Non-linearities as a function of the number of available channels. (A) Puff amplitude as a function of the number of available channels, N_p for puffs simulated with the stochastic model and the CD IP₃R kinetic model. (B) Average Ca²⁺ current (Equation 5) released during a puff simulated using the stochastic model as a function of the number of available channels.

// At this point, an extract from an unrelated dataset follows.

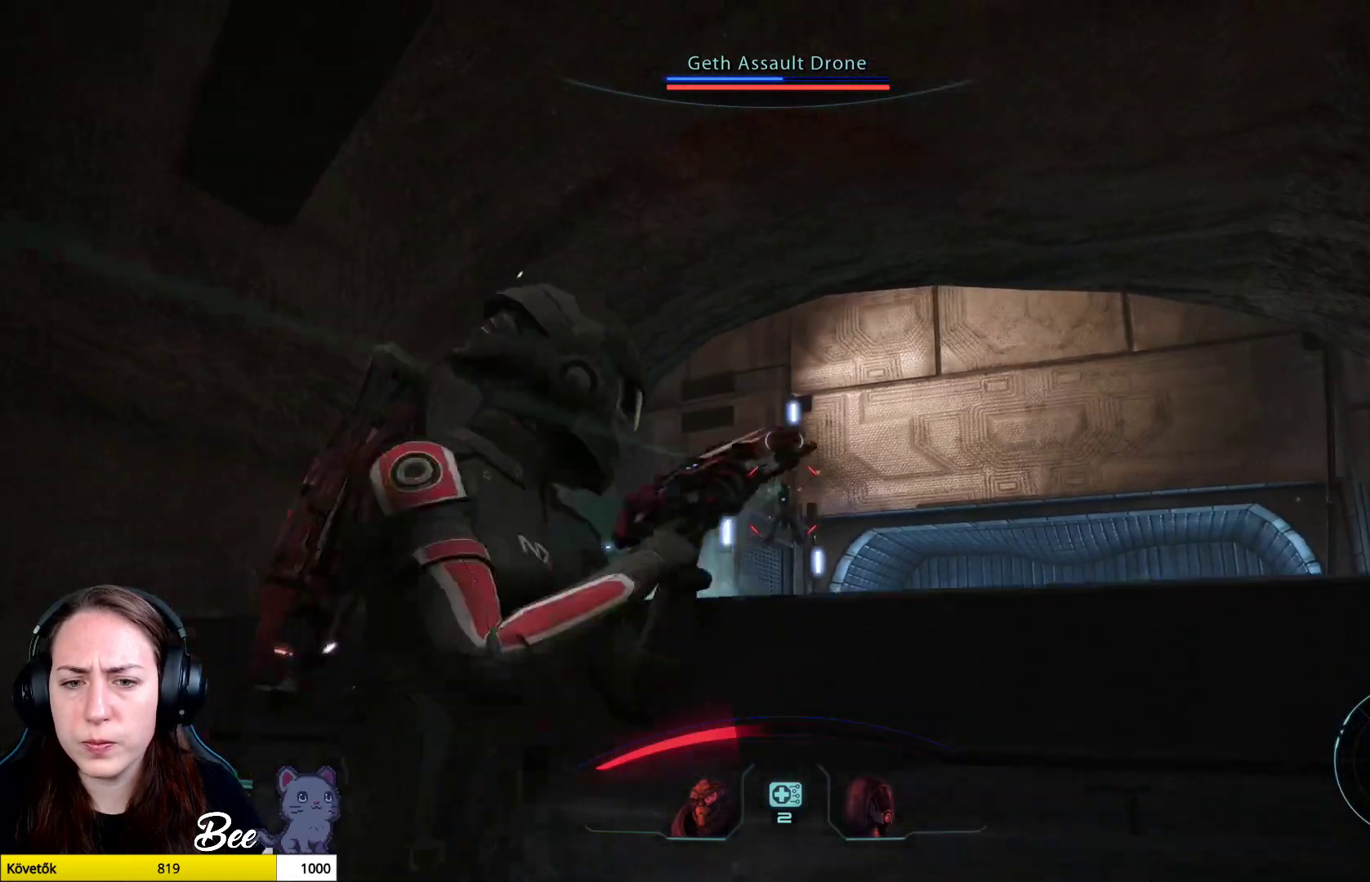
{"buttons": [], "left_stick": "center", "right_stick": "center", "events": []}
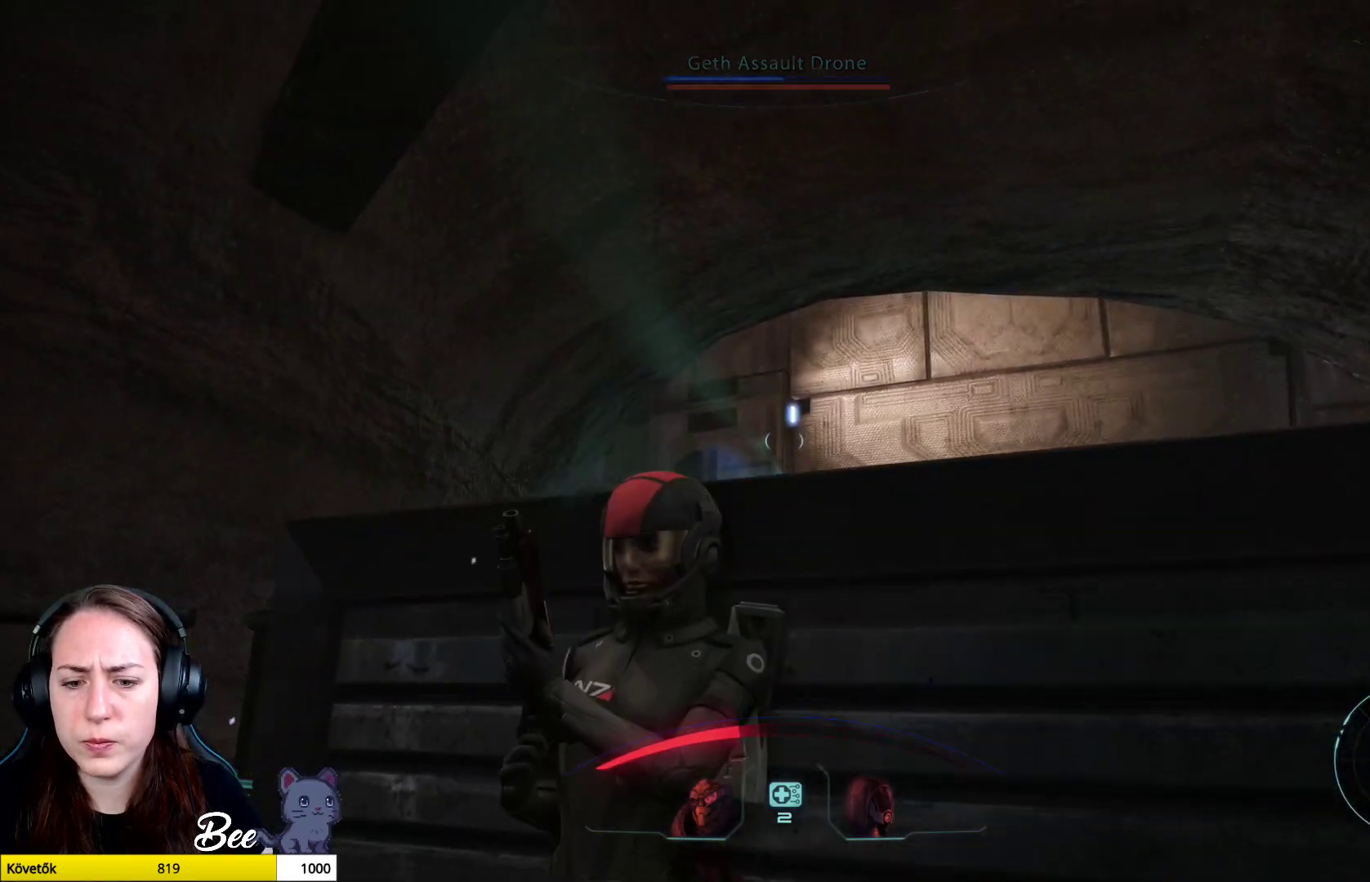
{"buttons": [], "left_stick": "center", "right_stick": "center", "events": [[400, "TRIANGLE", "down"], [483, "TRIANGLE", "up"]]}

The black line corresponds to the best fit to a non-linear function of the form I = I₀₁N_p for N_p ≤ 22 and $I=I_{02}\sqrt{N_p}$ for N_p > 22 which gives I₀₁ = 0.019 pA and I₀₂ = 0.105 pA. I₀₁ should not identified as the actual single IP₃R current but as an effective value that follows from the assumption that all channels open and close simultaneously.

Figure 4

The semi-analytical puff model supports the results of the stochastic puff model. (A) Average current as a function of N_p for the semi-analytical model and for simulated puffs obtained using the stochastic puff model with the CD IP₃R kinetic model. (B) Effective single channel current as a function of N_p for puffs simulated with the stochastic model using the CD IP₃R kinetic model. In (A,B), black circles and squares correspond to the semi-analytical model using the CD and the CI kinetic model, respectively. Small red squares and error bars represent mean and SD for puffs simulated with the stochastic model.